James Farquharson HBSc thesis abstract
The Plateau Property in central-eastern Yukon hosts extensive high grade gold mineralization within the Tintina Gold Province. The property lies roughly 130 kilometers east of Mayo, Yukon within the Selwyn Basin on the western edge of ancestral North America. The purpose of this study is to identify the microstructural controls on gold mineralization at the Plateau Property.
The Goldstack and Gold Dome zones of the Goldstrike Resources’ Plateau Property shows microstructural evidence of brittle-ductile deformation. Microstructures indicate moderate temperatures during ductile deformation throughout the two zones. Feldspars with undulose extinction, serrated grain boundaries, and subgrains indicate ductile deformation accommodated by dislocation creep. Deformed quartz stockwork veining is evidence of continuous brittle-ductile deformation. Quartz veins filling fractures are evidence for brittle deformation. Crosscutting relationships of older and younger quartz veins all exhibit evidence for dislocation creep. Other microstructures include kink banding and deformation twinning in feldspars. Relict devitrified pseudotachylyte in multiple areas of drill core is evidence for brittle deformation associated with seismicity and is also subsequently ductilely deformed. Abundant evidence for brittle-ductile deformation microstructures is strongly associated with increased gold mineralization at this property.

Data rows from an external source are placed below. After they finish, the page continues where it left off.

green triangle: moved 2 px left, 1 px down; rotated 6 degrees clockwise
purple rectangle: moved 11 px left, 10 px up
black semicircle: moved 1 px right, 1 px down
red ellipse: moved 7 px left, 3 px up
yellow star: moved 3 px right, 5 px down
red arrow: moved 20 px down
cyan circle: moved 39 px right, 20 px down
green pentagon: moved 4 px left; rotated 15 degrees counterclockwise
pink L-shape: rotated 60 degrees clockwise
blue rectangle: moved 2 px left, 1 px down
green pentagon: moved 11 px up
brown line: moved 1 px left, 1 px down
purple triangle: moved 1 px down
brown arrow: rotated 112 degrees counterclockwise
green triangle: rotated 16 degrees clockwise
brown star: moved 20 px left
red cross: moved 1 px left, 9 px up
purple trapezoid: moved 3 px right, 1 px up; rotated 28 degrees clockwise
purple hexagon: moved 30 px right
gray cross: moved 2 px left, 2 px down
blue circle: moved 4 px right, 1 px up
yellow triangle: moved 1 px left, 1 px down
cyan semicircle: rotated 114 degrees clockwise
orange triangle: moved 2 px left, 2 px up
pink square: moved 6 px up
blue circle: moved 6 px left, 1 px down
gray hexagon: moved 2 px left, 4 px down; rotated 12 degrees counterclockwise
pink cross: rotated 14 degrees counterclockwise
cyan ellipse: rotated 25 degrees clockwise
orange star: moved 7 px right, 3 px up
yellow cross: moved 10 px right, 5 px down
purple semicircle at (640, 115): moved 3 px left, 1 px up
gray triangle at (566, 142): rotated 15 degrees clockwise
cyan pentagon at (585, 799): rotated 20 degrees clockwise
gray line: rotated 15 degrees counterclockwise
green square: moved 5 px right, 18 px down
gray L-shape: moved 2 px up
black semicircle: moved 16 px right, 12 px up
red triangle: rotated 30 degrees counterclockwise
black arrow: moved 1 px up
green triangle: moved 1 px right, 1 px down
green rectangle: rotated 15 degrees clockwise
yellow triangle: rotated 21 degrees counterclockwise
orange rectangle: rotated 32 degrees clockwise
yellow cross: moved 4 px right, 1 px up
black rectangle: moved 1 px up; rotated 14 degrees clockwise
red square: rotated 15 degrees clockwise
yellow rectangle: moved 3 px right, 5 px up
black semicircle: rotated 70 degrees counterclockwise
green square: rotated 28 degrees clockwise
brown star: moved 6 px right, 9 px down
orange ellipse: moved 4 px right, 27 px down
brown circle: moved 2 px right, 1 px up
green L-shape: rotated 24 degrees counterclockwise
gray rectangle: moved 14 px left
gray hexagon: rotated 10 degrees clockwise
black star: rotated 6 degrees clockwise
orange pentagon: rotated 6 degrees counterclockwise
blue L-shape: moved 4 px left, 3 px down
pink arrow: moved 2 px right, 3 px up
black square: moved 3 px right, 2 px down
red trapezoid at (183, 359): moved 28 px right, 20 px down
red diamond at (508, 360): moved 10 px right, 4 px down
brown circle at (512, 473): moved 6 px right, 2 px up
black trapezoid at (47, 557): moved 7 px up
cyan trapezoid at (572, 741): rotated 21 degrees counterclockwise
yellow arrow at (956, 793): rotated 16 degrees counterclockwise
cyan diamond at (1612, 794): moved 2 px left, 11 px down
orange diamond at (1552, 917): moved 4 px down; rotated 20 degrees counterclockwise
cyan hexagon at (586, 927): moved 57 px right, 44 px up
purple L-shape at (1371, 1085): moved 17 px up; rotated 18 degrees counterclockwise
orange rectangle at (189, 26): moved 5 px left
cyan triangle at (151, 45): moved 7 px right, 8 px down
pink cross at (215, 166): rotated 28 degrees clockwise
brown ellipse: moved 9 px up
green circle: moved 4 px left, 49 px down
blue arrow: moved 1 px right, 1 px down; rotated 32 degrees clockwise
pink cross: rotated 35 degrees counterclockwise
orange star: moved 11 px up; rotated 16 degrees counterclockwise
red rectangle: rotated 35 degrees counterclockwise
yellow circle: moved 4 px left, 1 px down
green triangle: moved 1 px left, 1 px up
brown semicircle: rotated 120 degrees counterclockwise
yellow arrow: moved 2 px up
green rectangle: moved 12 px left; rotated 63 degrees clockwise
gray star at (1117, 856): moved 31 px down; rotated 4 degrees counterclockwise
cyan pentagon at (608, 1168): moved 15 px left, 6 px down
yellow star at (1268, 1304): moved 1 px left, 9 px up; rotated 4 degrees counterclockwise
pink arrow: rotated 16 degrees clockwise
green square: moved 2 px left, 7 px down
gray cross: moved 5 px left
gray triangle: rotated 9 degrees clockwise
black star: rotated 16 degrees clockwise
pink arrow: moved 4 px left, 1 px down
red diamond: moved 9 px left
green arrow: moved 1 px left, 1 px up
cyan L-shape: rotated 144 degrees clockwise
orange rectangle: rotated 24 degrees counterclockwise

The strong dependence of gold mineralization on brittle-ductile deformation at the Plateau Property in the Yukon, has been observed by others in multiple other gold occurrences elsewhere. Pseudotachylyte might also be found at other gold properties associated with brittle-ductile deformation. Pseudotachylyte is characteristic of the brittle-ductile transition and can be used as a macroscopic indicator when looking for these structurally controlled gold zones.